Dans les vastes pâturages espagnols, où les porcs ibériques se gavent de glands sous l’ombre des chênes, la saison de la montanera (la dernière phase d’élevage du porc ibérique) touche à sa fin. Si 2024 restera gravée comme une année d’exception, 2025 s’annonce plus modeste. “Il a plu au bon moment, mais moins que l’an dernier”, résume José Medrano, éleveur à la finca La Encinosa. Moins de pluie, moins de glands, et donc moins de cochons engraissés jusqu’au standard d’excellence.

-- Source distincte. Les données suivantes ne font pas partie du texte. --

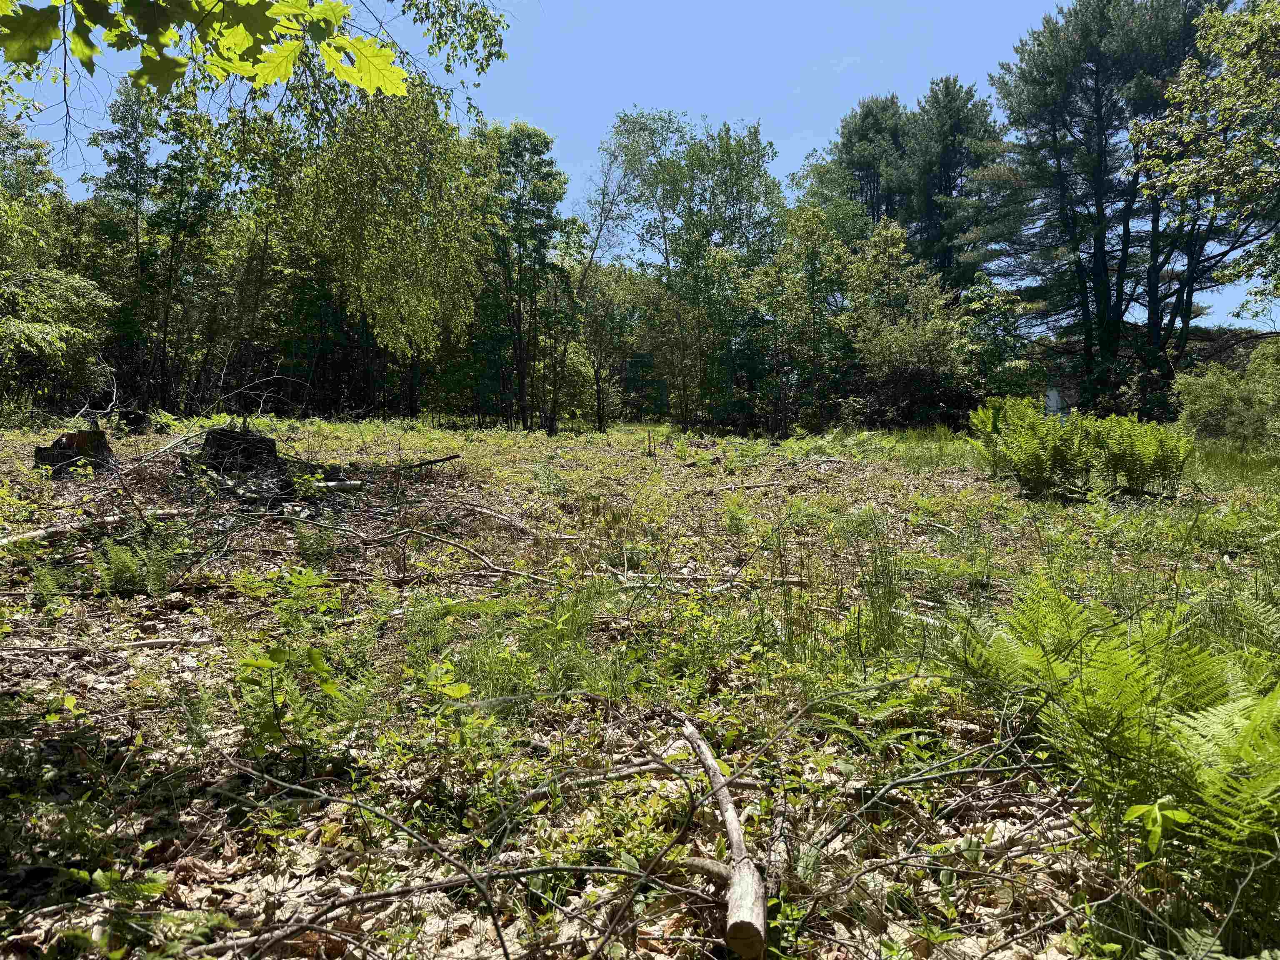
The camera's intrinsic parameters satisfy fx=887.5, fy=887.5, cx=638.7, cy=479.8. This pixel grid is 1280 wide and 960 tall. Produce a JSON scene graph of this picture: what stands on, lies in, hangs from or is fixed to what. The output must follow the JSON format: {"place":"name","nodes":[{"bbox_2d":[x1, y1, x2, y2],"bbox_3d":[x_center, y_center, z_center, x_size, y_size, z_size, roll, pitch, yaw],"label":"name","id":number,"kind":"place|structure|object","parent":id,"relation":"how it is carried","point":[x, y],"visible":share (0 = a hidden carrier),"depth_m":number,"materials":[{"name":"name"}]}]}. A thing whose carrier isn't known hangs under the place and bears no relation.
{"place":"outdoors","nodes":[
{"label":"outdoors","id":0,"kind":"place"},
{"bbox_2d":[0,0,417,99],"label":"tree branch","id":1,"kind":"object","parent":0,"point":[374,52],"visible":0.99,"depth_m":3.47,"materials":[{"name":"green plant"}]},
{"bbox_2d":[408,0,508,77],"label":"tree branch","id":2,"kind":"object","parent":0,"point":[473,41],"visible":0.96,"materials":[{"name":"green plant"}]},
{"bbox_2d":[0,0,1278,328],"label":"sky","id":3,"kind":"structure","parent":0,"point":[883,95],"materials":[{"name":"blue"}]},
{"bbox_2d":[0,412,1279,959],"label":"forest floor","id":4,"kind":"structure","parent":0,"point":[163,657],"materials":[{"name":"plant"}]},
{"bbox_2d":[28,560,69,609],"bbox_3d":[-3.615,0.647,5.384,0.390,0.337,0.427,0,4,-1],"label":"fern","id":5,"kind":"object","parent":4,"relation":"on","point":[41,587],"visible":0.88,"depth_m":5.41,"materials":[{"name":"green plant"}]},
{"bbox_2d":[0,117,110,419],"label":"tree","id":6,"kind":"object","parent":4,"relation":"on","point":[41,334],"visible":0.98,"depth_m":20.25,"materials":[{"name":"green plant"}]},
{"bbox_2d":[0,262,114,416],"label":"shrub","id":7,"kind":"object","parent":4,"relation":"on","point":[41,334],"visible":0.99,"depth_m":18.98,"materials":[{"name":"green plant"}]},
{"bbox_2d":[32,427,113,474],"bbox_3d":[-6.596,-0.319,10.388,0.856,0.588,0.818,0,4,-1],"label":"tree stump","id":8,"kind":"object","parent":4,"relation":"on","point":[38,450],"visible":0.72,"depth_m":10.18,"materials":[{"name":"brown wood"}]},
{"bbox_2d":[0,507,193,545],"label":"fallen branch","id":9,"kind":"object","parent":4,"relation":"on","point":[22,536],"visible":0.88,"depth_m":7.03,"materials":[{"name":"wood"}]},
{"bbox_2d":[0,637,212,657],"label":"stick","id":10,"kind":"object","parent":4,"relation":"on","point":[163,643],"visible":0.99,"depth_m":4.63,"materials":[{"name":"brown wood"}]},
{"bbox_2d":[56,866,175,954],"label":"seedling","id":11,"kind":"object","parent":4,"relation":"on","point":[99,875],"visible":0.82,"depth_m":2.27,"materials":[{"name":"green plant"}]},
{"bbox_2d":[88,531,195,597],"bbox_3d":[-3.267,0.547,5.831,0.657,0.458,0.610,0,4,-1],"label":"fern","id":12,"kind":"object","parent":4,"relation":"on","point":[126,568],"visible":0.92,"depth_m":5.80,"materials":[{"name":"green plant"}]},
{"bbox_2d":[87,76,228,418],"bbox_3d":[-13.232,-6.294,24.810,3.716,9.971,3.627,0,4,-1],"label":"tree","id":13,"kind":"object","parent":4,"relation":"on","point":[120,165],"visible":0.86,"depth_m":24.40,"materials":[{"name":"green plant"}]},
{"bbox_2d":[177,425,294,501],"bbox_3d":[-4.293,-0.167,9.454,1.284,0.855,1.288,0,4,-1],"label":"tree stump","id":14,"kind":"object","parent":4,"relation":"on","point":[245,447],"visible":0.82,"depth_m":9.24,"materials":[{"name":"brown wood"}]},
{"bbox_2d":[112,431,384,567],"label":"brush pile","id":15,"kind":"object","parent":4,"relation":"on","point":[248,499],"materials":[{"name":"brown wood"}]},
{"bbox_2d":[233,642,346,763],"bbox_3d":[-1.328,0.844,3.349,0.476,0.456,0.488,0,4,-1],"label":"shrub","id":16,"kind":"object","parent":4,"relation":"on","point":[268,665],"visible":0.93,"depth_m":3.33,"materials":[{"name":"green plant"}]},
{"bbox_2d":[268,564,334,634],"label":"fern","id":17,"kind":"object","parent":4,"relation":"on","point":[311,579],"visible":0.85,"depth_m":5.01,"materials":[{"name":"green plant"}]},
{"bbox_2d":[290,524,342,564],"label":"fern","id":18,"kind":"object","parent":4,"relation":"on","point":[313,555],"visible":0.91,"depth_m":6.70,"materials":[{"name":"green plant"}]},
{"bbox_2d":[312,478,366,492],"bbox_3d":[-3.281,0.065,9.405,0.563,0.153,0.251,-3,5,-35],"label":"log","id":19,"kind":"object","parent":4,"relation":"on","point":[329,485],"visible":0.71,"depth_m":9.36,"materials":[{"name":"grey wood"}]},
{"bbox_2d":[255,84,488,414],"bbox_3d":[-6.792,-5.947,23.231,6.369,9.450,6.341,0,4,-1],"label":"tree","id":20,"kind":"object","parent":4,"relation":"on","point":[403,221],"visible":0.95,"depth_m":22.28,"materials":[{"name":"green plant"}]},
{"bbox_2d":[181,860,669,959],"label":"fallen branch","id":21,"kind":"object","parent":4,"relation":"on","point":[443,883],"visible":0.99,"depth_m":2.23,"materials":[{"name":"brown wood"}]},
{"bbox_2d":[396,452,462,471],"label":"fallen branch","id":22,"kind":"object","parent":4,"relation":"on","point":[436,461],"visible":0.95,"depth_m":11.96,"materials":[{"name":"brown wood"}]},
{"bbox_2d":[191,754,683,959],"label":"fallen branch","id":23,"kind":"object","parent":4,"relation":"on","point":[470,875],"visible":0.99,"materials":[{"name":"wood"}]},
{"bbox_2d":[362,527,559,584],"bbox_3d":[-1.408,0.565,6.700,2.141,0.252,0.313,3,5,33],"label":"fallen branch","id":24,"kind":"object","parent":4,"relation":"on","point":[507,571],"visible":0.98,"depth_m":6.66,"materials":[{"name":"wood"}]},
{"bbox_2d":[452,500,544,536],"bbox_3d":[-1.347,0.366,8.319,1.551,0.171,0.156,4,6,43],"label":"fallen branch","id":25,"kind":"object","parent":4,"relation":"on","point":[486,512],"visible":0.97,"depth_m":8.22,"materials":[{"name":"wood"}]},
{"bbox_2d":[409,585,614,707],"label":"grass clump","id":26,"kind":"object","parent":4,"relation":"on","point":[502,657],"visible":0.72,"depth_m":4.09,"materials":[{"name":"green plant"}]},
{"bbox_2d":[471,121,569,431],"bbox_3d":[-3.758,-6.236,27.598,3.722,9.699,3.875,0,4,-1],"label":"tree","id":27,"kind":"object","parent":4,"relation":"on","point":[539,154],"visible":0.97,"depth_m":27.04,"materials":[{"name":"green plant"}]},
{"bbox_2d":[512,757,691,804],"bbox_3d":[-0.114,1.017,3.042,0.649,0.087,0.106,-1,4,-19],"label":"fallen branch","id":28,"kind":"object","parent":4,"relation":"on","point":[642,767],"visible":0.83,"depth_m":3.03,"materials":[{"name":"wood"}]},
{"bbox_2d":[567,118,642,427],"bbox_3d":[-1.233,-6.476,28.229,3.935,10.350,3.896,4,6,41],"label":"tree","id":29,"kind":"object","parent":4,"relation":"on","point":[597,238],"visible":0.89,"depth_m":28.09,"materials":[{"name":"plant"}]},
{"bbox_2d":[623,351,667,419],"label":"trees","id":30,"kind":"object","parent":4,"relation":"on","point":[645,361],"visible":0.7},
{"bbox_2d":[645,429,654,456],"bbox_3d":[0.200,-0.608,16.069,0.123,0.629,0.113,0,4,-1],"label":"wooden stake","id":31,"kind":"object","parent":4,"relation":"on","point":[650,453],"visible":0.96,"depth_m":16.05,"materials":[{"name":"brown wood"}]},
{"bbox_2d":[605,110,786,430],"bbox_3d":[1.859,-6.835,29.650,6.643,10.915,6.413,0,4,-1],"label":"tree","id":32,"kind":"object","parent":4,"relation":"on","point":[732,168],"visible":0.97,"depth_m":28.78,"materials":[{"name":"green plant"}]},
{"bbox_2d":[598,569,807,586],"bbox_3d":[0.407,0.678,6.139,1.450,0.104,0.142,1,4,13],"label":"fallen branch","id":33,"kind":"object","parent":4,"relation":"on","point":[674,576],"visible":0.83,"depth_m":6.10,"materials":[{"name":"wood"}]},
{"bbox_2d":[672,715,768,959],"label":"fallen branch","id":34,"kind":"object","parent":4,"relation":"on","point":[730,816],"visible":0.96,"depth_m":2.29,"materials":[{"name":"brown wood"}]},
{"bbox_2d":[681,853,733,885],"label":"stick","id":35,"kind":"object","parent":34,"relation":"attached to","point":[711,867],"visible":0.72,"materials":[{"name":"brown wood"}]},
{"bbox_2d":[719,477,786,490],"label":"fallen branch","id":36,"kind":"object","parent":4,"relation":"on","point":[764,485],"visible":0.95,"depth_m":11.65,"materials":[{"name":"wood"}]},
{"bbox_2d":[751,204,857,434],"bbox_3d":[4.928,-4.645,26.233,3.536,7.083,3.638,0,4,-1],"label":"tree","id":37,"kind":"object","parent":4,"relation":"on","point":[812,251],"visible":0.97,"depth_m":25.82,"materials":[{"name":"green plant"}]},
{"bbox_2d":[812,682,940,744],"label":"fern","id":38,"kind":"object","parent":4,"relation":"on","point":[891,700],"visible":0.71,"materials":[{"name":"green plant"}]},
{"bbox_2d":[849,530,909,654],"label":"grass clump","id":39,"kind":"object","parent":4,"relation":"on","point":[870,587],"visible":0.74,"depth_m":4.83,"materials":[{"name":"green plant"}]},
{"bbox_2d":[844,219,962,424],"bbox_3d":[7.664,-4.333,26.092,3.862,6.493,3.925,3,5,34],"label":"tree","id":40,"kind":"object","parent":4,"relation":"on","point":[894,342],"visible":0.93,"depth_m":25.52,"materials":[{"name":"green plant"}]},
{"bbox_2d":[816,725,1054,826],"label":"fallen branch","id":41,"kind":"object","parent":4,"relation":"on","point":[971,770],"visible":0.94,"depth_m":2.90,"materials":[{"name":"wood"}]},
{"bbox_2d":[952,276,1038,402],"bbox_3d":[10.135,-3.524,25.540,2.992,4.640,3.066,0,4,-1],"label":"shrub","id":42,"kind":"object","parent":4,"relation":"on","point":[979,305],"visible":0.83,"depth_m":25.22,"materials":[{"name":"green plant"}]},
{"bbox_2d":[970,397,1096,494],"bbox_3d":[4.650,-0.376,10.408,1.449,1.114,1.468,0,4,-1],"label":"fern","id":43,"kind":"object","parent":4,"relation":"on","point":[1042,466],"visible":0.93,"depth_m":10.27,"materials":[{"name":"green plant"}]},
{"bbox_2d":[1044,385,1064,415],"bbox_3d":[9.516,-1.644,20.366,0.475,1.028,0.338,1,4,12],"label":"sign","id":44,"kind":"object","parent":4,"relation":"on","point":[1053,396],"visible":0.67,"depth_m":20.25,"materials":[{"name":"white"}]},
{"bbox_2d":[982,0,1203,411],"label":"pine tree","id":45,"kind":"object","parent":4,"relation":"on","point":[1098,270],"visible":0.9,"depth_m":24.21,"materials":[{"name":"green plant"}]},
{"bbox_2d":[956,572,1279,903],"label":"fern","id":46,"kind":"object","parent":4,"relation":"on","point":[1122,657],"visible":0.95,"depth_m":2.57,"materials":[{"name":"green plant"}]},
{"bbox_2d":[1088,413,1194,495],"bbox_3d":[5.570,-0.260,9.892,1.171,0.948,1.192,0,4,-1],"label":"fern","id":47,"kind":"object","parent":4,"relation":"on","point":[1146,445],"visible":0.86,"depth_m":9.78,"materials":[{"name":"green plant"}]},
{"bbox_2d":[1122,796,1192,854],"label":"seedling","id":48,"kind":"object","parent":4,"relation":"on","point":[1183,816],"visible":0.87,"depth_m":2.30,"materials":[{"name":"green plant"}]},
{"bbox_2d":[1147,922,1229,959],"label":"fern","id":49,"kind":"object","parent":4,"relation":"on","point":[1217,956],"visible":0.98,"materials":[{"name":"green plant"}]},
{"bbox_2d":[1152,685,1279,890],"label":"fern","id":50,"kind":"object","parent":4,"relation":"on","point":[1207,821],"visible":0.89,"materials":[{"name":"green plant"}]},
{"bbox_2d":[1173,337,1279,449],"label":"shrub","id":51,"kind":"object","parent":4,"relation":"on","point":[1220,391],"visible":0.94,"depth_m":15.18,"materials":[{"name":"green plant"}]},
{"bbox_2d":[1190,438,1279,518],"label":"grass clump","id":52,"kind":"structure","parent":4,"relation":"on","point":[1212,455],"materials":[{"name":"green plant"}]},
{"bbox_2d":[834,92,907,231],"label":"pine tree","id":53,"kind":"object","parent":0,"point":[870,111],"visible":0.44,"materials":[{"name":"plant"}]},
{"bbox_2d":[895,77,1009,291],"bbox_3d":[12.701,-9.134,36.198,5.099,14.182,5.106,0,4,-1],"label":"pine tree","id":54,"kind":"object","parent":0,"point":[950,106],"visible":0.72,"depth_m":35.26,"materials":[{"name":"plant"}]},
{"bbox_2d":[1129,0,1279,352],"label":"tree","id":55,"kind":"object","parent":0,"point":[1220,154],"visible":0.99,"depth_m":16.06,"materials":[{"name":"plant"}]}
]}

Les chiffres ne trompent pas : 592.275 porcs de bellota ont été abattus en 2024, soit un léger recul de 1 % par rapport à 2023. Et si la baisse semble contenue, elle cache une tendance plus lourde. Le secteur n’a toujours pas retrouvé son niveau d’avant la pandémie : en 2021-2022, ils étaient encore 100.000 de plus à rejoindre les séchoirs à jambon.

Derrière cette évolution, deux menaces se profilent. D’abord, le dérèglement climatique, qui rend les récoltes de glands plus imprévisibles. Sans bellota en quantité suffisante, impossible d’élever des porcs ibériques de qualité. Ensuite, l’explosion des coûts, qui frappe aussi bien l’alimentation que l’entretien des élevages. Le prix du porc ibérique a atteint un record de 4 € le kilo, un sommet qui pèse sur la rentabilité des producteurs.

Alors que Trump brandit ses taxes et que la Chine déroule le tapis rouge, le jambon ibérique choisit son camp. Mais si les marchés s’ouvrent, encore faudrait-il pouvoir les approvisionner. Exporter, c’est bien, produire, c’est mieux.